• Task item: Among the records, which lines hold the word "ankle"? Pick them out.

____ Information supplied

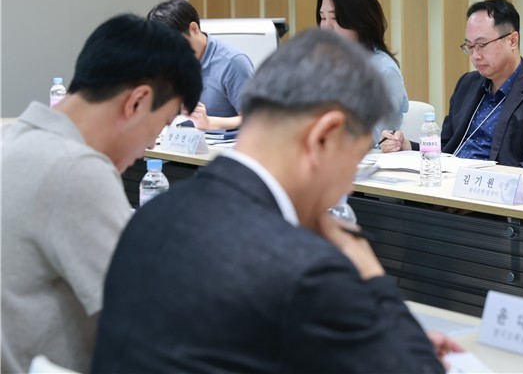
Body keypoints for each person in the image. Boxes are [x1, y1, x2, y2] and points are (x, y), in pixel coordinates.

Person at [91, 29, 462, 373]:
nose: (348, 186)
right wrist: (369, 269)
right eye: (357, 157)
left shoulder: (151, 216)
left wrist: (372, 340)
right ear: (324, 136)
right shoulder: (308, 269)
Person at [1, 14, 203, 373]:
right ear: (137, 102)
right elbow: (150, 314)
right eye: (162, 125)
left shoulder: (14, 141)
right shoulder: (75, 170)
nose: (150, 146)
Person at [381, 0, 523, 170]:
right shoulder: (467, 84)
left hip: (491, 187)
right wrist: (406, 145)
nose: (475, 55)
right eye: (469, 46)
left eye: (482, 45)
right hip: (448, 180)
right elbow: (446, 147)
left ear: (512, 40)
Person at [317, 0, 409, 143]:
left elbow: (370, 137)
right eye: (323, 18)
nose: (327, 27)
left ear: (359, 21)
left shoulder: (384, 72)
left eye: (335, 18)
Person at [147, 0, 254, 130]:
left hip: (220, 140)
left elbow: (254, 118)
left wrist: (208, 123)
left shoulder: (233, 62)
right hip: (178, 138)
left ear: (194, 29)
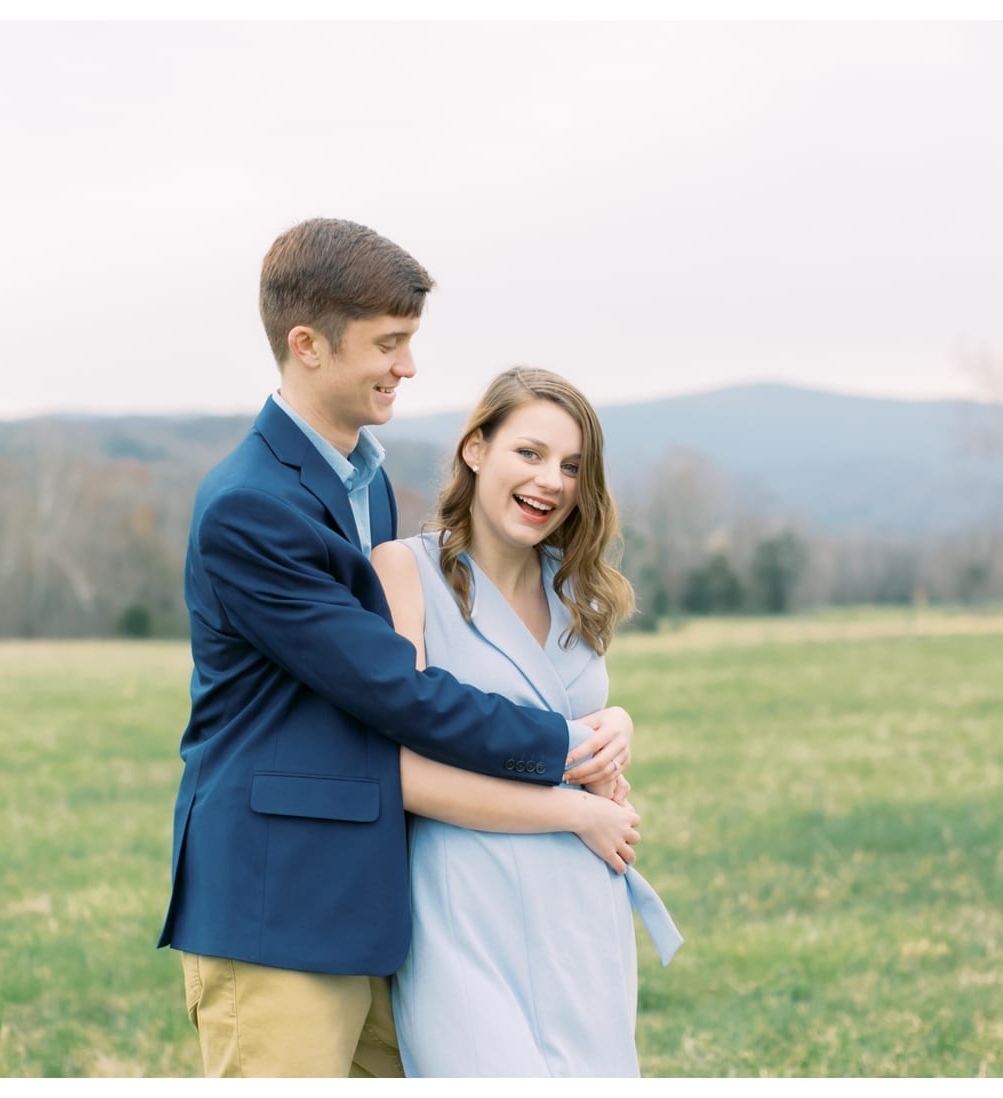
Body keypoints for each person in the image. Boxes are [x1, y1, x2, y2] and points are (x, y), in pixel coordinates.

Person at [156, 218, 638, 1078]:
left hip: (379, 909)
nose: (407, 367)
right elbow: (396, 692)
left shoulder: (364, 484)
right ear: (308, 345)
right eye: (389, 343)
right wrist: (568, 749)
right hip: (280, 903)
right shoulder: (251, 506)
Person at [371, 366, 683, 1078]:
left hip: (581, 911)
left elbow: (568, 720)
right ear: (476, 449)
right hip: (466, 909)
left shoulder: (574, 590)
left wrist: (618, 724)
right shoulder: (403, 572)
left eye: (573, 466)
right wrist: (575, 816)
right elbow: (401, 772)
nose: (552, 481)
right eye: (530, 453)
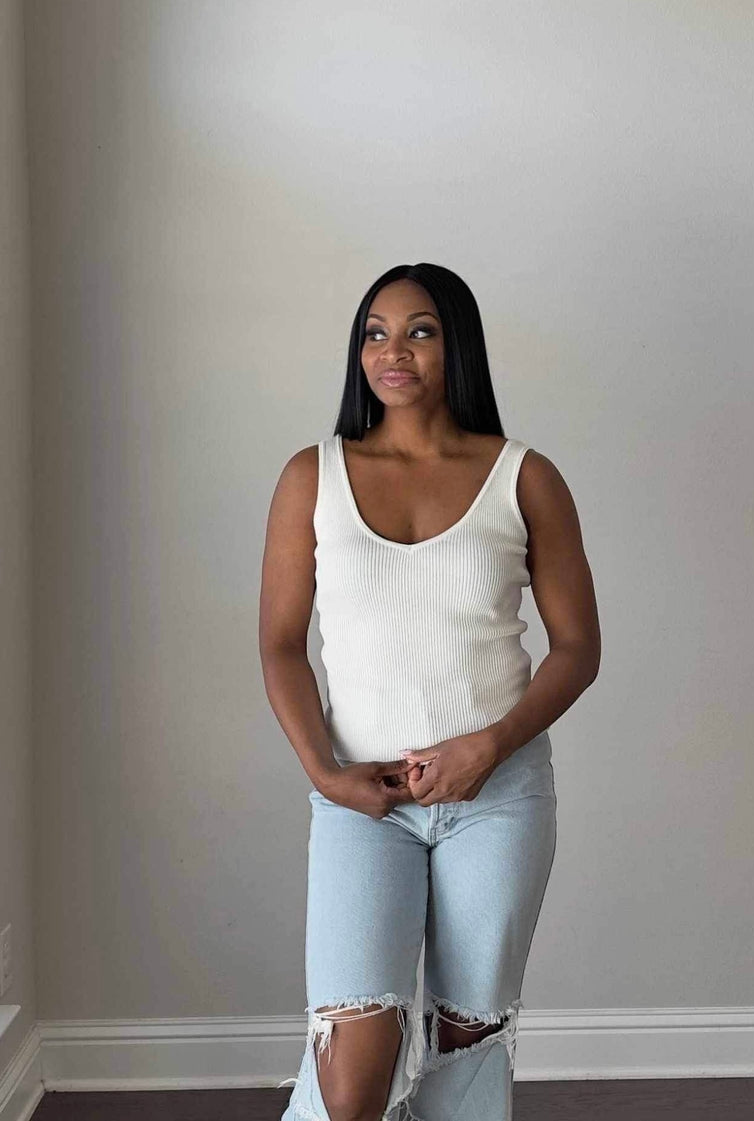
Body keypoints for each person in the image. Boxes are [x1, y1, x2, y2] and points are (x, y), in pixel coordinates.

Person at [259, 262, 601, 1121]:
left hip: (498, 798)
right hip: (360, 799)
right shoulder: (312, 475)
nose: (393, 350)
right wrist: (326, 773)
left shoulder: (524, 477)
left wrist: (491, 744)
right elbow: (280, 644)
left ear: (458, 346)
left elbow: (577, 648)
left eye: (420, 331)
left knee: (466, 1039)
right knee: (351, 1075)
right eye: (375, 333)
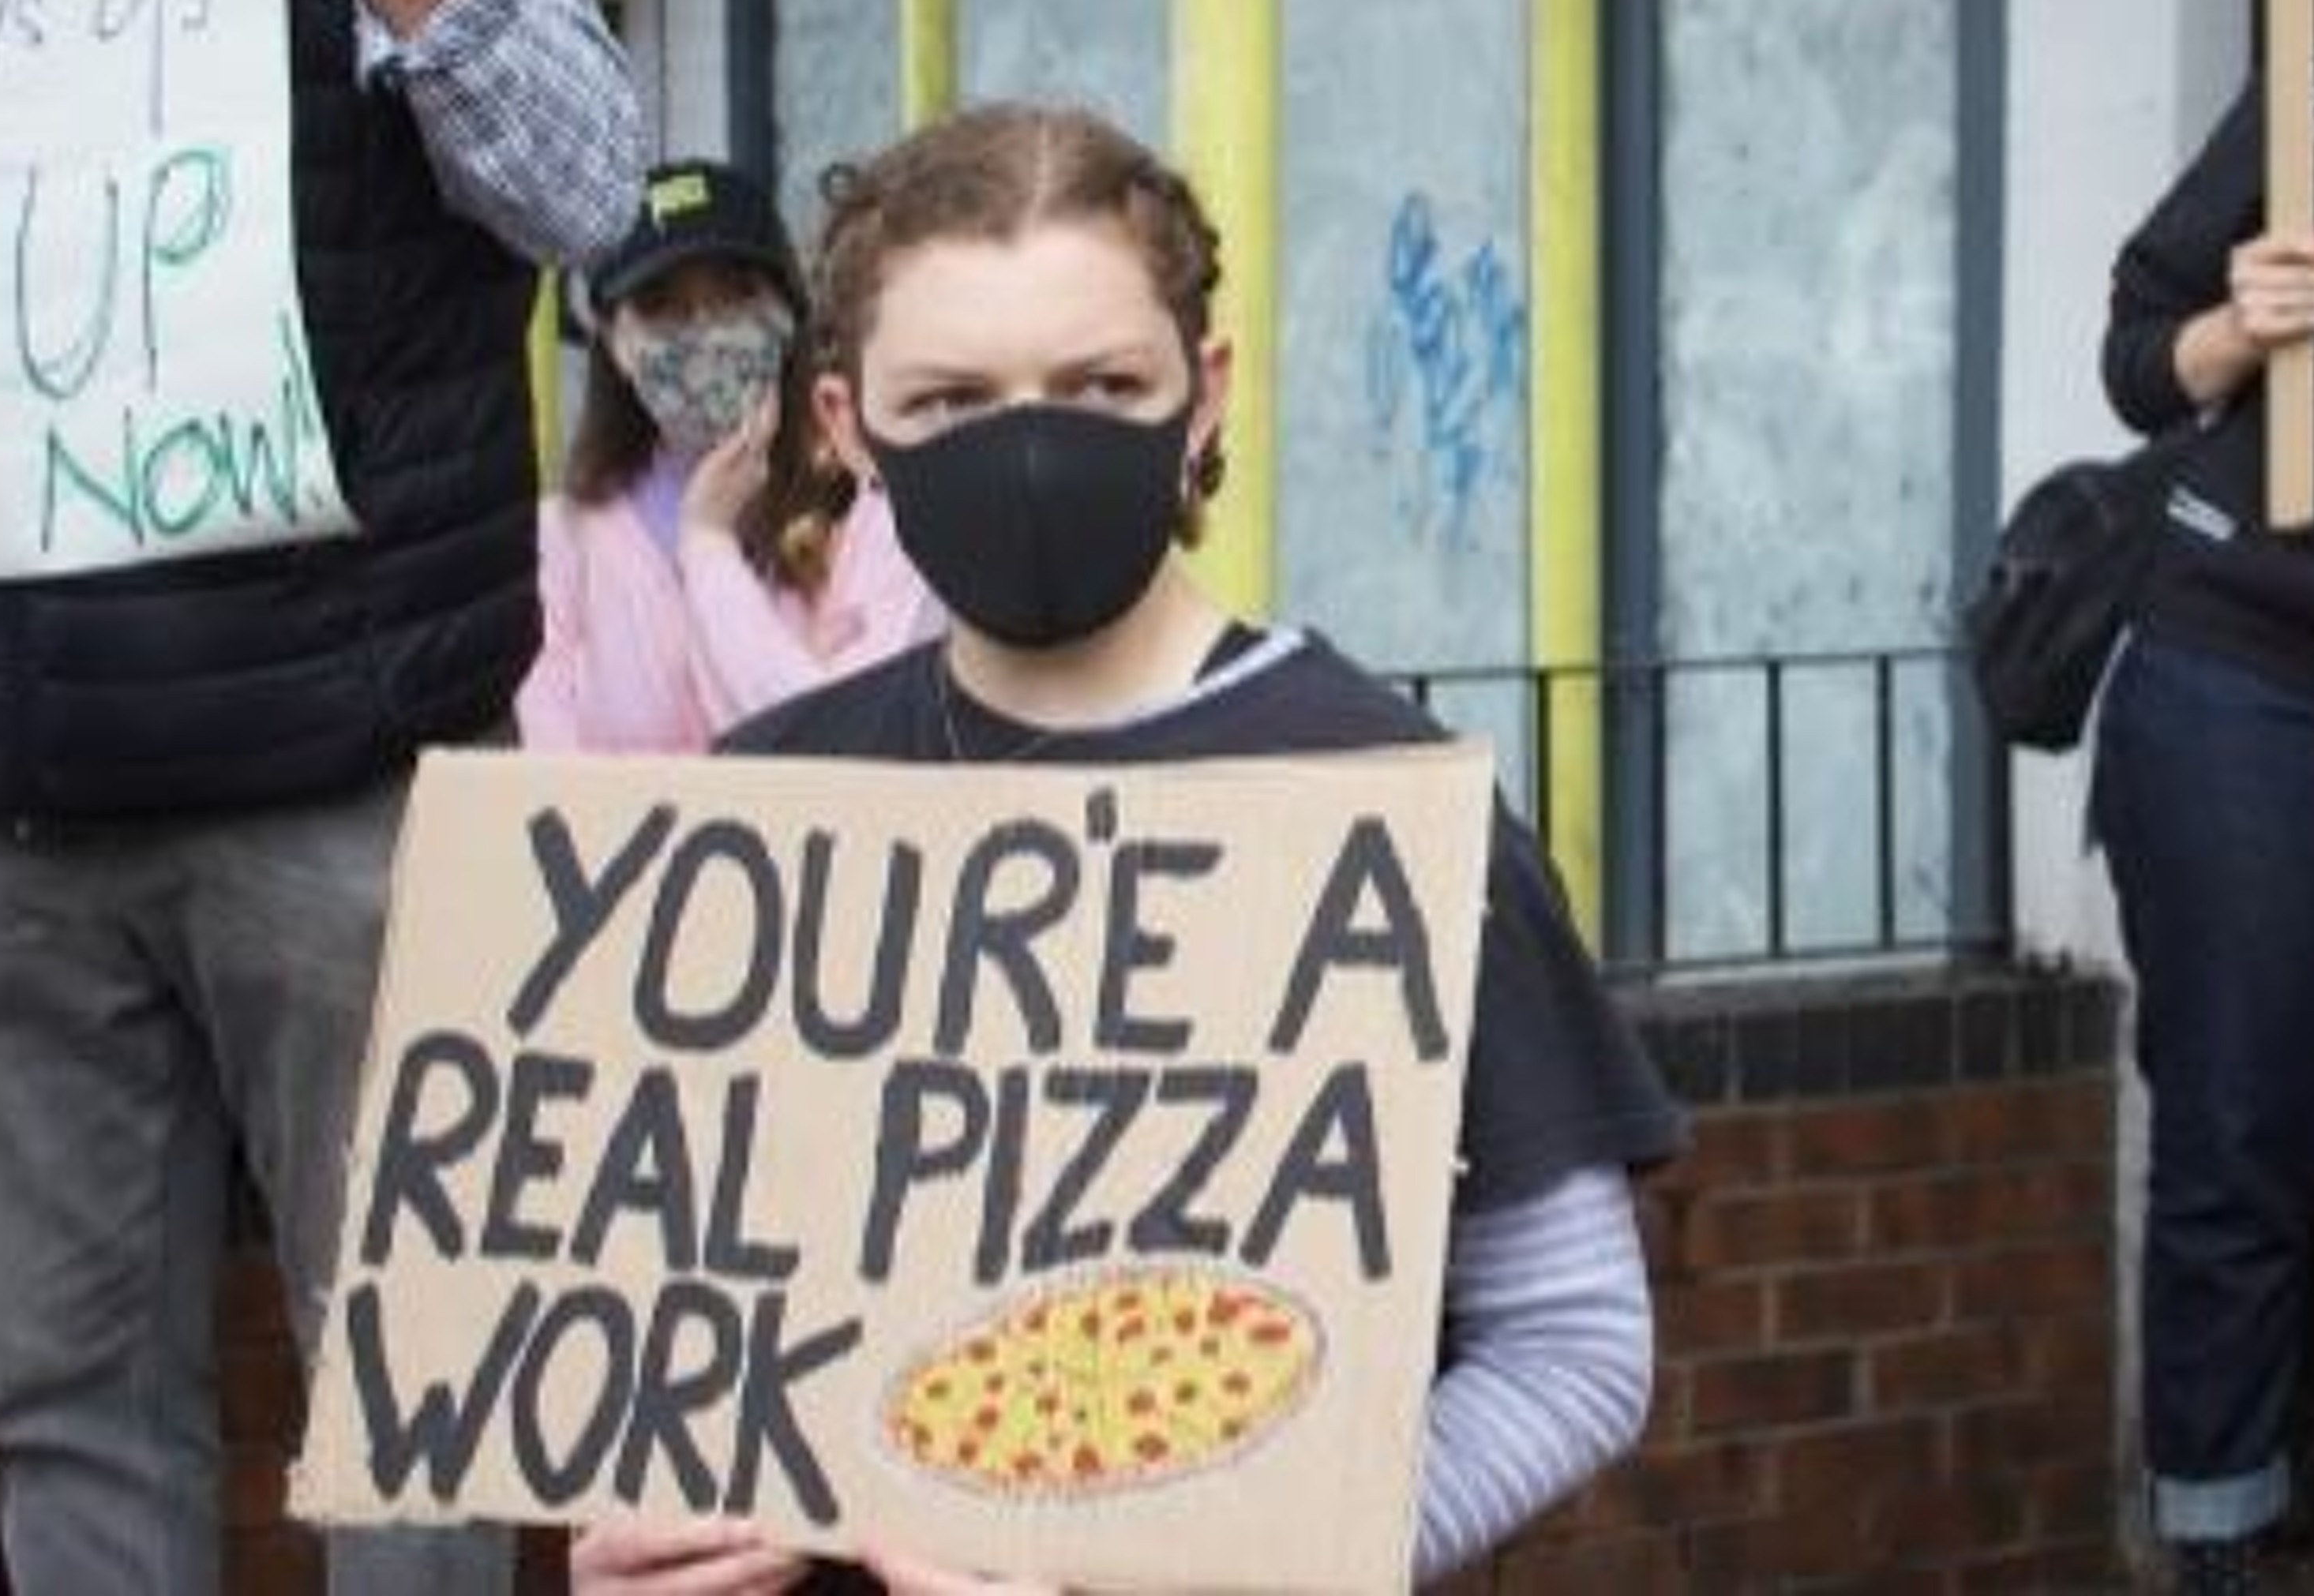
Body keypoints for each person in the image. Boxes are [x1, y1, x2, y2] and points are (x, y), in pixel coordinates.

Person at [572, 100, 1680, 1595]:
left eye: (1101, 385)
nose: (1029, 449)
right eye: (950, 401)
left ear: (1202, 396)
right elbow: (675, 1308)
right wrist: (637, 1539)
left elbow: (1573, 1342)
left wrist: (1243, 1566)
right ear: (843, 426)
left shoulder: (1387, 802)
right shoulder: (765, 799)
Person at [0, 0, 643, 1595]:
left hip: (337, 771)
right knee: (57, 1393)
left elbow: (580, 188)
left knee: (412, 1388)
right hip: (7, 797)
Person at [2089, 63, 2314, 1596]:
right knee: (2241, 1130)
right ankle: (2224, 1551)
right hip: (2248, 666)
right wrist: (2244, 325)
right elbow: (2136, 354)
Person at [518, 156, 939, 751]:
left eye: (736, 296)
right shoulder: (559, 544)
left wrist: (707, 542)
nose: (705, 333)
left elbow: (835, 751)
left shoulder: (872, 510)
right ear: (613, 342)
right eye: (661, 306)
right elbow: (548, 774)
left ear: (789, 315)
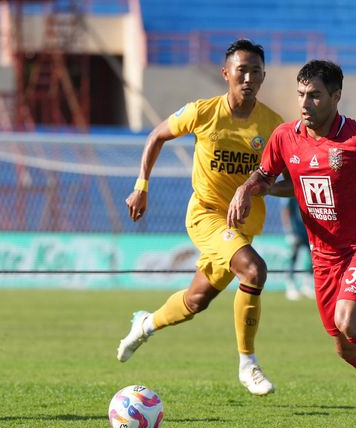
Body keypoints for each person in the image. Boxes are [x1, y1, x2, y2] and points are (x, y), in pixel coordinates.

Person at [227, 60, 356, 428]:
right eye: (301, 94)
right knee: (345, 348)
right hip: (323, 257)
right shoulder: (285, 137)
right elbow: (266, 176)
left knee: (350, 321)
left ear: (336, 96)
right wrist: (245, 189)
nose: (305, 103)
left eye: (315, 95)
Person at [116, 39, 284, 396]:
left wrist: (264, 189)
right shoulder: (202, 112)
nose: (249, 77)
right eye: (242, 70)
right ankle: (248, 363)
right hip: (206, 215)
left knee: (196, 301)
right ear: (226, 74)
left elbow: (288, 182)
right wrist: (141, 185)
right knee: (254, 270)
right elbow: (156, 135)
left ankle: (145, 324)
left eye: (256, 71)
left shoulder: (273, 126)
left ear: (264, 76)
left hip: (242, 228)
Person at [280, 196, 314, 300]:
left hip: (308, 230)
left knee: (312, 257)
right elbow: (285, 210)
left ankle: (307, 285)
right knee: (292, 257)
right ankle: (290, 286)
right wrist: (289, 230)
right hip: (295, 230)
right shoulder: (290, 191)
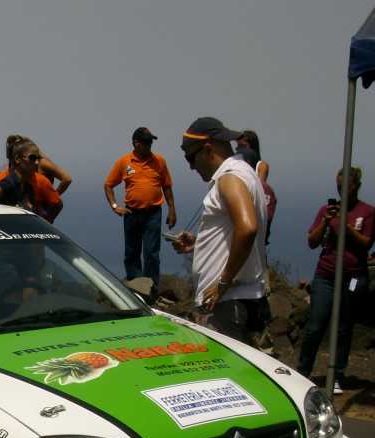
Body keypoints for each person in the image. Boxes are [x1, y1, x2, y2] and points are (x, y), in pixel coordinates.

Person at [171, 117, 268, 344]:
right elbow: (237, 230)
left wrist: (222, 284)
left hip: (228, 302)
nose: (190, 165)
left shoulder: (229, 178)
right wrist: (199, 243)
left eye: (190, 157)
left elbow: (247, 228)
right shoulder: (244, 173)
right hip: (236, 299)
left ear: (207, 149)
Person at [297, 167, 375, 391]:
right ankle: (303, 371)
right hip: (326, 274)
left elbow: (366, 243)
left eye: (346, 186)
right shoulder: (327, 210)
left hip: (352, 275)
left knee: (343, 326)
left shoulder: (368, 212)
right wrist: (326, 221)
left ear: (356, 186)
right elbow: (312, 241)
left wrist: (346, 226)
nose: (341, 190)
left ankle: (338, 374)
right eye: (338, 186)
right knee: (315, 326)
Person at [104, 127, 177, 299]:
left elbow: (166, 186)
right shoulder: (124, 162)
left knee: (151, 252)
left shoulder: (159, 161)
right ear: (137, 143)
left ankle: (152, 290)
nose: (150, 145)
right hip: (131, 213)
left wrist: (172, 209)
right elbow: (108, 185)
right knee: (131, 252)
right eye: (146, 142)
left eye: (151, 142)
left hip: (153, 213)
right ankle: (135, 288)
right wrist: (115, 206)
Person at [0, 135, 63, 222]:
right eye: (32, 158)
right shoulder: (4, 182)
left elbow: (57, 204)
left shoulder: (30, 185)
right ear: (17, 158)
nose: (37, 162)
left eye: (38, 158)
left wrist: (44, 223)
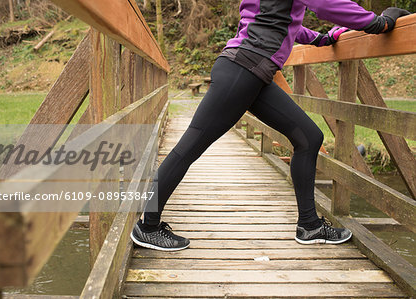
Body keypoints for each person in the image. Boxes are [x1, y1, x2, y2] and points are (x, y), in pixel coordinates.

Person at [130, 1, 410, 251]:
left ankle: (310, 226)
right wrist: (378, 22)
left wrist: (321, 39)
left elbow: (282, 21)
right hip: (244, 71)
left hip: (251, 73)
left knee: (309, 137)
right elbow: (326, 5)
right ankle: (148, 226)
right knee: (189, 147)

________

• Completed task:
right ankle: (2224, 1551)
right ankle: (248, 363)
left ankle: (145, 324)
left ankle: (307, 285)
right ankle: (290, 286)
right ankle: (303, 371)
left ankle: (338, 374)
left ankle: (152, 290)
right ankle: (135, 288)
left ankle: (310, 226)
right ankle: (148, 226)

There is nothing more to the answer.